## Consigne
Dans l'extrait d'ordonnance ci-dessous, condensez en une seule phrase plus brève le paragraphe qui débute par « La première demanderesse », sans perdre ses faits essentiels.

___ Extrait de page

Après délibéré le président du tribunal de première instance rend l'ordonnance suivante :
Vu :
l'ordonnance rendue sur base de l'art. 584 du Code judiciaire autorisant les parties demanderesses à citer la partie défenderesse, avec une réduction du délai de citation prévu à l'art. 55, 3° du C.J. à 20 jours, devant le président, siégeant en référés, à condition que la citation soit signifiée à la partie défenderesse pour le vendredi 11.2.2000 à 18 h. au plus tard
la citation signifiée par exploit de Me S. T., huissier de justice suppléant de Me J. G., huissier de justice, de résidence à Uccle, le 11 février 2000 à 14.30 h. ;
les conclusions et conclusions additionnelles et récapitulatives de la partie demanderesse déposées au greffe le 22.6.2000 et à l'audience du 8.9.2000 ;
les conclusions, conclusions additionnelles et conclusions additionnelles et de synthèse de la partie défenderesse, introduisant une demande reconventionnelle, déposées au greffe le 25.7.2000 et 5.9.2000 ;
Entendu en leurs plaidoiries les conseils des parties ;
Antécédents
La première demanderesse, société de droit américain, produit des sondes pour oxymètre et utilise pour cela notamment la technologie de la défenderesse afin de rendre ces sondes compatibles avec les oxymètres produits par la défenderesse et distribués en Europe.

______
___ Données affichées

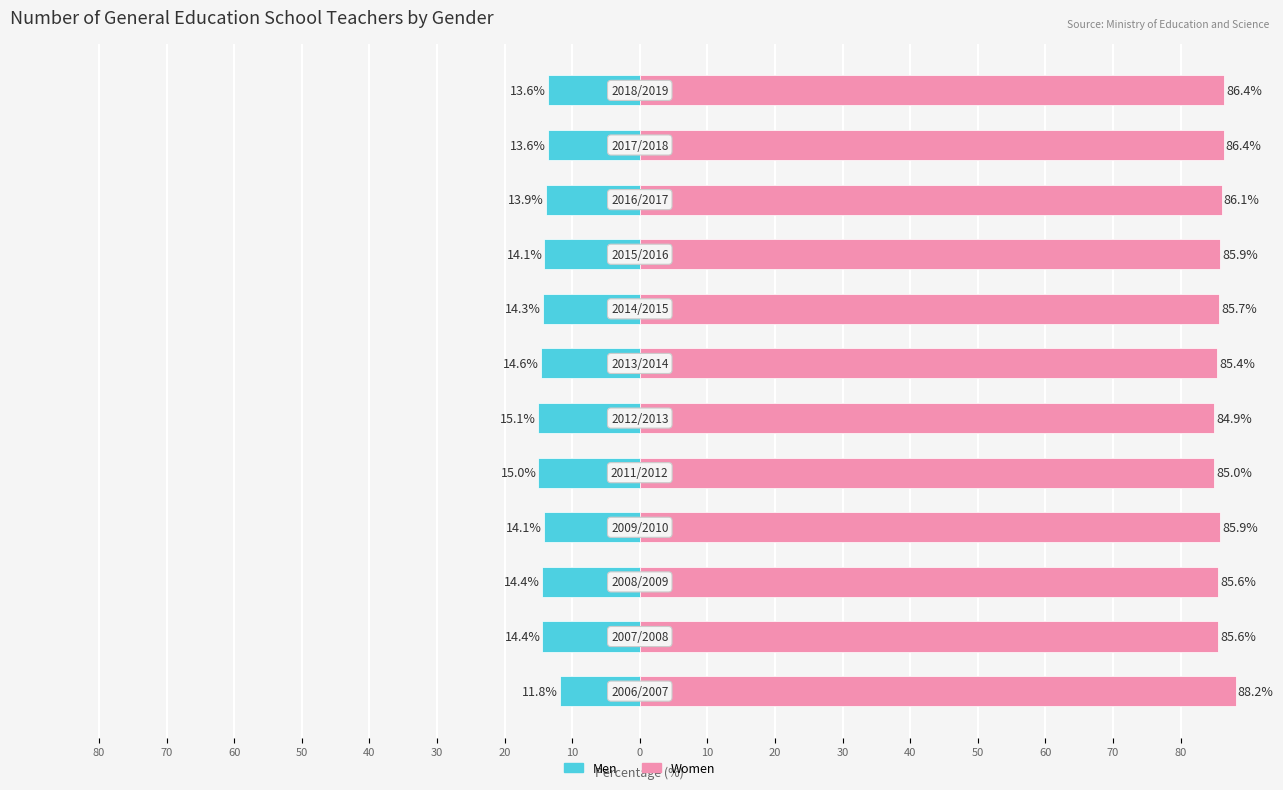

Are the bars grouped side by side (vs. stacked)?

Yes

______

## Résultat
La première demanderesse, société américaine, fabrique des sondes pour oxymètre rendues compatibles, grâce notamment à la technologie de la défenderesse, avec les oxymètres que celle-ci produit et distribue en Europe.